LeetCode 567 Optimization Journey: From Brute Force to Sliding Window

💡 Problem Introduction

LeetCode 567: Check if string s2 contains any permutation of s1.

• Input: s1 = "ab", s2 = "eidbaooo"
• Output: true (because "ba" is a permutation of s1 and appears in s2)

🚧 Initial Brute Force Approach

First approach was to brute force enumerate all substrings of length s1.length in s2, then compare their frequency maps with s1's frequency map.

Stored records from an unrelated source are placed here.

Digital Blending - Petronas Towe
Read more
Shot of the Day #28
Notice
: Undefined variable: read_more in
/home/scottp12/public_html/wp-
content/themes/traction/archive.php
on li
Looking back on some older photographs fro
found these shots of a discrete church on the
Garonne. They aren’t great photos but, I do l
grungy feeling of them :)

function getCharFrequencyMap(s) {
  const map = new Map()
  for (const ch of s) {
    map.set(ch, (map.get(ch) || 0) + 1)
  }
  return map
}

function isSameFrequencyMap(map1, map2) {
  if (map1.size !== map2.size) return false
  for (const [key, val] of map1.entries()) {
    if (map2.get(key) !== val) return false
  }
  return true
}

var checkInclusion = function(s1, s2) {
  const map = getCharFrequencyMap(s1)
  let left = 0, right = s1.length - 1
  while (right < s2.length) {
    const tmpMap = getCharFrequencyMap(s2.slice(left, right + 1))
    if (isSameFrequencyMap(map, tmpMap)) return true
    left++
    right++
  }
  return false
}

• ✅ Passes sample cases
• ❌ Rebuilds Map for each substring, performance bottleneck due to repetitive counting

✅ Optimization: Sliding Window + Map

Using sliding window technique with a Map window to track character frequencies in current window, and maintaining a valid variable to count characters with completely matched frequencies.

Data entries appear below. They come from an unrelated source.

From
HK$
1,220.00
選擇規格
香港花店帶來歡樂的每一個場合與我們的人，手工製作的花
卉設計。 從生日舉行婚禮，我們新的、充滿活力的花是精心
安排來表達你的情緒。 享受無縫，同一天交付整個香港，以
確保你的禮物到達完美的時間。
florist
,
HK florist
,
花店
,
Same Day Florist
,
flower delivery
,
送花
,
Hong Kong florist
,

var checkInclusion = function(s1, s2) {
  const map = getCharFrequencyMap(s1)
  const window = new Map()
  let left = 0, right = 0, valid = 0

  while (right < s2.length) {
    const ch = s2[right]
    right++

    if (map.has(ch)) {
      window.set(ch, (window.get(ch) || 0) + 1)
      if (window.get(ch) === map.get(ch)) {
        valid++
      }
    }

    while (right - left >= s1.length) {
      if (valid === map.size) return true

      const del = s2[left]
      left++
      if (map.has(del)) {
        if (window.get(del) === map.get(del)) {
          valid--
        }
        window.set(del, window.get(del) - 1)
      }
    }
  }

  return false
}

🔍 Optimization Comparison:

🧠 Summary

• For substring matching problems, sliding window + frequency counting + valid counter is a performance game-changer.
• Always cultivate the optimization mindset of "avoiding redundant computations".
• This solution uses Map for frequency counting, which works for all character sets. Can also be optimized to fixed-length array for O(26) space.

If you encounter performance issues while solving problems, take a moment to think about whether you can introduce state caching or sliding window techniques 😉.